Paul Brennan - Just A Day video still

Paul Brennan: Just A Day

Slowly, Paul Brennan has been nudging his way into our consciousness as a singer-songwriter who doesn’t wallow in a drab morass of self-pity, and as a purveyor of simple, old-fashioned tuneful songs, who doesn’t turn this conservatism inwards in an endless spiral of dead rock traditionalism and tedious hardware worship. It’s a bit odd that Brennan, a man who pens hummable melodies with straightforwardly emotional lyrics with solid, unfrilly arrangements should be such a rarity. Perhaps just singing a song, like telling a joke, is much harder than it looks.

‘Just A Day’, it has to be said, wavers on the edge of being a joke, taking a potshot at the hollow consumerist centre of Christmas. This, of course, is nearly as much of a cliché as spraying fake snow in shop windows and Christmas Eve vomit in the gutters, but it doesn’t stop it being a valid point. What I like most about the song is not the easy 3/4 strumming, nor the damned catchy Ringo-simple vocal line, but the undercurrent of hope that saves the song from being an empty tirade. In the video, a drunken, angry Santa stumbles through the streets of Witney before collapsing in tears at a graveside, and it’s easy to see Brennan as the sad, sozzled conscience of Britain, perhaps taking the mantle that Paul Heaton seems to have let slip.
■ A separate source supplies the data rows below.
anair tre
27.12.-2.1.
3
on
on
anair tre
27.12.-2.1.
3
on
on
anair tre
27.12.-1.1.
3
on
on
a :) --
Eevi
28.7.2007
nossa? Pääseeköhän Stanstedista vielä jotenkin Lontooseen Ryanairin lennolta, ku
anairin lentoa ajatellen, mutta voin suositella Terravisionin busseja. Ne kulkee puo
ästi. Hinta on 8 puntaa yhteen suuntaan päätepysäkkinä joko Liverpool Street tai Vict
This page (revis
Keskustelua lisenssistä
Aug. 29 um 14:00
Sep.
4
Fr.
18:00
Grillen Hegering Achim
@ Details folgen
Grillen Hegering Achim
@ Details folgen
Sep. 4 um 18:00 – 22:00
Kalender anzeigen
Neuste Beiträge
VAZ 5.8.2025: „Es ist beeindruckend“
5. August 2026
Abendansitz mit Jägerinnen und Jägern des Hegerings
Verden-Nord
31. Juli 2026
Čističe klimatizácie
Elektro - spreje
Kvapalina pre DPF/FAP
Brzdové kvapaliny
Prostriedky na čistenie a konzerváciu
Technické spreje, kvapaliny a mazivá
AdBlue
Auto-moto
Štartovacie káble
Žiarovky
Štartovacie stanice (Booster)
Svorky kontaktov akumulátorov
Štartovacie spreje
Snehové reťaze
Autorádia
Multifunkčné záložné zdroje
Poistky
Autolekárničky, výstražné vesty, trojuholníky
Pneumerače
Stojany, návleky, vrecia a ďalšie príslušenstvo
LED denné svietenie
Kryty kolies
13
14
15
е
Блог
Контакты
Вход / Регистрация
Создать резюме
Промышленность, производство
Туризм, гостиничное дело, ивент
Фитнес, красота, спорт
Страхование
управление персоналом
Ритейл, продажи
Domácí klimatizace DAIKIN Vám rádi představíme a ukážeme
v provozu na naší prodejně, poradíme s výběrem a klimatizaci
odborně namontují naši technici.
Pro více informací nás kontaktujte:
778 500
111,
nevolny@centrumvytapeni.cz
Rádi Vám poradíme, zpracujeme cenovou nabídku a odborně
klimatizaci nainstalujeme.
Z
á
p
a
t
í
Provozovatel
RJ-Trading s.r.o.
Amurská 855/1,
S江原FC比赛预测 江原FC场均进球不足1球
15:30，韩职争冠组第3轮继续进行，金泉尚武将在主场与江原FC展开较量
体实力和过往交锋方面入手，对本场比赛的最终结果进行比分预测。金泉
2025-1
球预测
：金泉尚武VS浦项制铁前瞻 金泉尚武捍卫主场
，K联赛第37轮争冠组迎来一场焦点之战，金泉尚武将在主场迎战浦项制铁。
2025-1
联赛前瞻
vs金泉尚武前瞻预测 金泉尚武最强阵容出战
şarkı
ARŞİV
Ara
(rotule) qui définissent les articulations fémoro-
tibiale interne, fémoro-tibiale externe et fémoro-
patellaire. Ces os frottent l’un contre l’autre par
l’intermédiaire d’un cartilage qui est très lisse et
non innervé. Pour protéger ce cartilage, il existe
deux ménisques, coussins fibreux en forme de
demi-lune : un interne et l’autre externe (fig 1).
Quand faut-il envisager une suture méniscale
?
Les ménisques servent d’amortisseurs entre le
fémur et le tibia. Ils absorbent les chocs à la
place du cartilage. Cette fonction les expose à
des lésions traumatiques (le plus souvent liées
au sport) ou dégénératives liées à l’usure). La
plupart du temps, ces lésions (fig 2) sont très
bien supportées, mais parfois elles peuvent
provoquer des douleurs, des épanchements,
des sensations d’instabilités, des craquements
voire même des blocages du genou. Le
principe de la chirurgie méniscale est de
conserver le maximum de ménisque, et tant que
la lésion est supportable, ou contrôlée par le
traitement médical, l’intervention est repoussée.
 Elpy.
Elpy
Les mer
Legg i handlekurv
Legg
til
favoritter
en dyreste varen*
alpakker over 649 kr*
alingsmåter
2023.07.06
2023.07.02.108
Brennan’s last single was ‘Dance Like Morrissey’, a jaunty indie cross between The Wonder Stuff and The Saw Doctors – the video to which saw him once again get twatted on spirits, incidentally – and some adept Googling found a discussion of the song on a Morrissey message board, where one listener had observed “you sound like Michael Stipe if he’d just been kicked in the mouth”. Not quite sure how they came to this conclusion, but one of Brennan’s strengths is that he doesn’t revel in the obfuscatory mystery of R.E.M.’s best lyrics and vocals, preferring to shoot straight for the heart – although perhaps when ‘Just A Day’ breaks down to a sleigh bell rhythm with the line “just hope you’re not alone” it’s a festive homage to ‘Everybody Hurts’ (or, at least, ‘Rock‘n’Roll Suicide’). This might not be the most sophisticated record of the year, but if you relish the idea of singing along to a great melody, and surreptitiously wiping a tear away as you hoist your 11th gin of the evening, Paul Brennan will be a name to watch out for in 2014.